Apply what you read:
[1] Reproduce the passage of the sea kayaking narrative starting at "It wasn’t long" and ending at "skyline of Brisbane.", with "breakwater" switched to "sea wall".
[2] Carry on the sea kayaking narrative from the point at which it stops.

Page excerpt:
--------------------------------------------------
All the Way Round
Page 16
Next morning, just after working out that I would be paddling against the current if I headed up the channel inside North Stradbroke Island, I saw a couple of kayaks on the beach. That was all the distraction I needed to wait until the tide turned. The kayaks belonged to Tanya and Gary, two members of the Queensland Sea Kayak Club who realised who I was as word had been passed around advertising a presentation I was to give to the club on the coming Saturday. Then another six members of the club arrived, making quite a flotilla of kayaks. They were all heading off for a play in the surf but unfortunately I couldn’t join them because I had to make a move in order to catch the tide, otherwise I could be late for my own presentation.
It wasn’t long after leaving the group that I saw my first Queensland dugong in the waters of Moreton Bay. It was always a big event to see dugongs but this one was a bit unexpected. Normally I only got to see a dugong tail as the animal dived, but this time I saw its head and face as it was figuring out what I was. This was extra special and was a good ending to a great day.
I found myself camping at a place called the ‘Tangalooma Wrecks’, where sixteen boats had been purposely sunk to create a small breakwater, providing shelter for small vessels caught in bad weather. The campground wasn’t full when I stayed but it was a good spot and quite popular with day-trippers. The wildlife in the water was plentiful, with many rays, sharks, fish and dugongs and, in the distance, beyond the rusting wrecks, was the skyline of Brisbane.
On 1 February I set off from the Tangalooma Wrecks for a 70-kilometre paddle to Maroochydore, trying to make the most of the outgoing tide by staying just inside the deep water of the shipping channel. My great plan came a bit unstuck when, in bad visibility, with drizzle hanging in the air, I saw the faint outline of a ship’s bulk. I couldn’t tell if the ship was coming or going, just that it was there. Then things happened quickly as the ship changed course and I could now tell it was heading right for me. It may seem that in a big ocean the chances of being hit by a ship while kayaking are the same as being hit by lightning or that falling fridge. But they move frighteningly fast and are deceptively big, so my plan to use the deep waters of the shipping channel to catch the outgoing tide was as smart as walking down the white line in the middle of the road to avoid the traffic. The nondescript marker buoy I was heading for signalled a sharp turn the ships needed to make as they zigzagged their way through the sandbanks of Moreton Bay to Brisbane. So we were both heading for the same point on the ocean. I made the buoy just as the ship made its move left. I again thought of Jessica Watson and what must have been a very scary collision, in the same place as my near-miss, on her first day out.
--------------------------------------------------
Raw data:

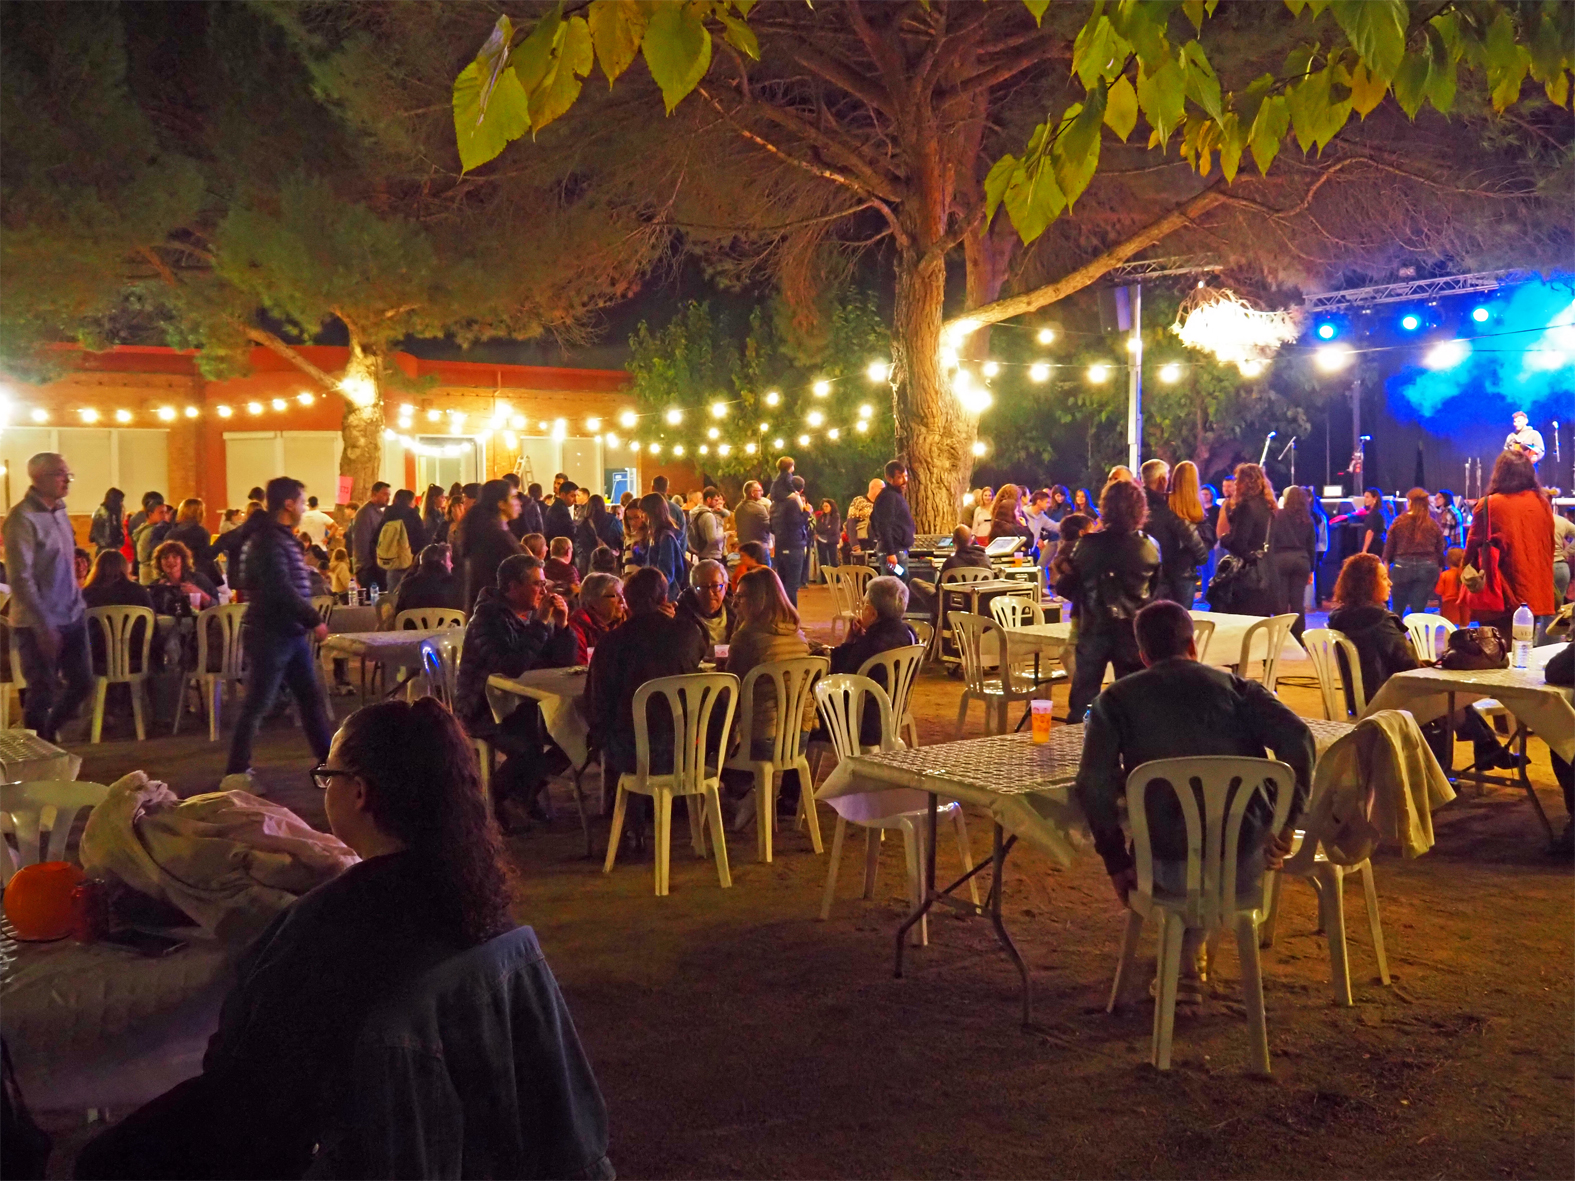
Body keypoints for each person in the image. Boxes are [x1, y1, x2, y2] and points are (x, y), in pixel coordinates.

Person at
--------------------------------------------------
Answers to the tasks:
[1]
It wasn’t long after leaving the group that I saw my first Queensland dugong in the waters of Moreton Bay. It was always a big event to see dugongs but this one was a bit unexpected. Normally I only got to see a dugong tail as the animal dived, but this time I saw its head and face as it was figuring out what I was. This was extra special and was a good ending to a great day.
I found myself camping at a place called the ‘Tangalooma Wrecks’, where sixteen boats had been purposely sunk to create a small sea wall, providing shelter for small vessels caught in bad weather. The campground wasn’t full when I stayed but it was a good spot and quite popular with day-trippers. The wildlife in the water was plentiful, with many rays, sharks, fish and dugongs and, in the distance, beyond the rusting wrecks, was the skyline of Brisbane.

[2]
I landed at Maroochydore that afternoon and soon found myself being well looked after by members of the Queensland Sea Kayak Club. I stayed with Gary Forrest, a highly respected sea kayak instructor who had the numberplate ‘Kayak 1’, just in case you missed the promotional paintwork and various kayaks on top of his car advertising his business. The presentation I did for the club a few days later on 5 February was well received and a generous amount donated through the auctioning of kit. Rod Coogan was a standout; he donated almost everything a kayaker could want for an expedition and more. There were paddles, jackets, tents, shoes and spray skirts, and Gary donated lessons to teach you how it all worked on the water.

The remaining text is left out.